### Instruções
Transcreva o trecho do texto sobre genialidade e loucura que vai de "Figuras famosas, como" até "uma raiz comum.", renomeando "Isaac Newton" para "Leonardo da Vinci".

=== Texto extraído ===

Entre a genialidade e a loucura

Figuras famosas, como Vincent Van Gogh e Isaac Newton, ficaram conhecidas por seu comportamento obsessivo e, por vezes, autodestrutivo, mas o porquê da existência desta tênue linha que separa o gênio do louco permanece um mistério. Agora, porém, um estudo genético com base em dados de mais de 86 mil islandeses encontrou uma ligação entre a criatividade e o risco de desenvolvimento de distúrbios mentais como esquizofrenia e transtorno bipolar, numa indicação de que a forma não convencional de pensar e perceber o mundo que marca os gênios, e em excesso perturba os loucos, teriam uma raiz comum.

Embora estudos anteriores já tivessem sugerido que a criatividade e os males psiquiátricos caminham lado a lado, como um que mostrou que o transtorno bipolar era mais comum em famílias onde grande parte de seus integrantes se dedicavam a atividades profissionais associadas ao pensamento criativo e artístico, os cientistas ainda não eram capazes de dizer se isso se dava devido a questões genéticas ou se era simplesmente reflexo de fatores ambientais e socioeconômicos comuns aos membros destas famílias. Assim, esta é a primeira vez que eles acharam uma relação direta entre os dois.

=== Material fornecido ===

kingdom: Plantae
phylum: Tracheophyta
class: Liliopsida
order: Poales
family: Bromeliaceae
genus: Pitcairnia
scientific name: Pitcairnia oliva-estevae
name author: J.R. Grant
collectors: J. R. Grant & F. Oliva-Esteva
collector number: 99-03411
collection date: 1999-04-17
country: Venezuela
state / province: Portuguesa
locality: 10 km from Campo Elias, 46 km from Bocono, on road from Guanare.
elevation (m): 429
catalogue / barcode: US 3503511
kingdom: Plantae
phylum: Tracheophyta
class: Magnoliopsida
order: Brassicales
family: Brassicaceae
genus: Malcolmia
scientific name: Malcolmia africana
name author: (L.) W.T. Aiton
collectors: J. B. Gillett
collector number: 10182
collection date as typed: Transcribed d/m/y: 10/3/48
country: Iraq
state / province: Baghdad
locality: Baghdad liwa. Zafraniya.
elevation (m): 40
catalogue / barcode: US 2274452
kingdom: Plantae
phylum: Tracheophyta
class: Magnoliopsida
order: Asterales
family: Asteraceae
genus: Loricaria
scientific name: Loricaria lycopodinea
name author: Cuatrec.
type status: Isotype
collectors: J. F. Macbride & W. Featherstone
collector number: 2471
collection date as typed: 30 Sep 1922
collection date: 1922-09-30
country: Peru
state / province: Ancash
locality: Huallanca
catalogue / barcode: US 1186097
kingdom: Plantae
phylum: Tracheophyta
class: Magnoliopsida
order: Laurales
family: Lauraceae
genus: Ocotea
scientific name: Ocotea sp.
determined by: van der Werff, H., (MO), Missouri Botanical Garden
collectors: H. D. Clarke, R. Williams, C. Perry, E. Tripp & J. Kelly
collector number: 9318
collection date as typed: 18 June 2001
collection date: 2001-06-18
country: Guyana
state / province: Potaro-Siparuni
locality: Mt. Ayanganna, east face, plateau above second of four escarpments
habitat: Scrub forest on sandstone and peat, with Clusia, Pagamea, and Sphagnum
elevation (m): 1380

===

### Resultado do exercício
Figuras famosas, como Vincent Van Gogh e Leonardo da Vinci, ficaram conhecidas por seu comportamento obsessivo e, por vezes, autodestrutivo, mas o porquê da existência desta tênue linha que separa o gênio do louco permanece um mistério. Agora, porém, um estudo genético com base em dados de mais de 86 mil islandeses encontrou uma ligação entre a criatividade e o risco de desenvolvimento de distúrbios mentais como esquizofrenia e transtorno bipolar, numa indicação de que a forma não convencional de pensar e perceber o mundo que marca os gênios, e em excesso perturba os loucos, teriam uma raiz comum.